Prolyl-tRNA synthetase as a novel therapeutic target in multiple myeloma.
Kurata K., James-Bott A., Tye MA., Yamamoto L., Samur MK., Tai Y-T., Dunford J., Johansson C., Senbabaoglu F., Philpott M., Palmer C., Ramasamy K., Gooding S., Smilova M., Gaeta G., Guo M., Christianson JC., Payne NC., Singh K., Karagoz K., Stokes ME., Ortiz M., Hagner P., Thakurta A., Cribbs A., Mazitschek R., Hideshima T., Anderson KC., Oppermann U.
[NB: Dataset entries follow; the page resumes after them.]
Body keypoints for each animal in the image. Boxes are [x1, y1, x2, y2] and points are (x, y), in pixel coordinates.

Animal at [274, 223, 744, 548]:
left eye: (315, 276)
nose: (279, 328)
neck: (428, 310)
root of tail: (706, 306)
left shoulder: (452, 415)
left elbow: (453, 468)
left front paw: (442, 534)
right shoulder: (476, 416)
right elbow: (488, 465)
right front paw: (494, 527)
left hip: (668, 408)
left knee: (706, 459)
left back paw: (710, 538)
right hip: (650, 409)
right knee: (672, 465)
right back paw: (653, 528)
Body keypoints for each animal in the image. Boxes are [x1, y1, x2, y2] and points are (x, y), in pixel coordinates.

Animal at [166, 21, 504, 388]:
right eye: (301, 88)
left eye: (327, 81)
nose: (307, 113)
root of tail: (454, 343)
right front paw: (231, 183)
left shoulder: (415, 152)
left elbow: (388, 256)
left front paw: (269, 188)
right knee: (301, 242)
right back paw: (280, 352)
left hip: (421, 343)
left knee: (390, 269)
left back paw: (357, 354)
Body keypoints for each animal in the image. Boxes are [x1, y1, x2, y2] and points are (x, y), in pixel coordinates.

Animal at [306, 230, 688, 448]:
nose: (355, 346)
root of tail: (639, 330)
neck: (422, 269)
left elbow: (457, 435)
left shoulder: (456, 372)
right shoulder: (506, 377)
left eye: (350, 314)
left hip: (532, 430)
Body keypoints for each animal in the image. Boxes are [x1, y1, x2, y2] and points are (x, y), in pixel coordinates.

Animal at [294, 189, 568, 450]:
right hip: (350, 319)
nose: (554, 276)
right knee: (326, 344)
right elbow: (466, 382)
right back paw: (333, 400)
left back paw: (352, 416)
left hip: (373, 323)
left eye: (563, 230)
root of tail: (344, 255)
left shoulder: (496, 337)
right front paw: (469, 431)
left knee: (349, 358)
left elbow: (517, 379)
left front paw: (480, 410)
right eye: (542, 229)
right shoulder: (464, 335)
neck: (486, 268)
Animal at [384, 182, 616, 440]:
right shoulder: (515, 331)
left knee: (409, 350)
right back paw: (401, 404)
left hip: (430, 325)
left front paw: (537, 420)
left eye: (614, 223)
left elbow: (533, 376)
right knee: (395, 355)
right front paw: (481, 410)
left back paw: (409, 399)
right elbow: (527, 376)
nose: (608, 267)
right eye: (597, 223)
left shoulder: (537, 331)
Multiple myeloma (MM) is a plasma cell malignancy characterised by aberrant production of immunoglobulins requiring survival mechanisms to adapt to proteotoxic stress. We here show that glutamyl-prolyl-tRNA synthetase (GluProRS) inhibition constitutes a novel therapeutic target. Genomic data suggest that GluProRS promotes disease progression and is associated with poor prognosis, while downregulation in MM cells triggers apoptosis. We developed NCP26, a novel ATP-competitive ProRS inhibitor that demonstrates significant anti-tumour activity in multiple in vitro and in vivo systems and overcomes metabolic adaptation observed with other inhibitor chemotypes. We demonstrate a complex phenotypic response involving protein quality control mechanisms that centers around the ribosome as an integrating hub. Using systems approaches, we identified multiple downregulated proline-rich motif-containing proteins as downstream effectors. These include CD138, transcription factors such as MYC, and transcription factor 3 (TCF3), which we establish as a novel determinant in MM pathobiology through functional and genomic validation. Our preclinical data therefore provide evidence that blockade of prolyl-aminoacylation evokes a complex pro-apoptotic response beyond the canonical integrated stress response and establish a framework for its evaluation in a clinical setting.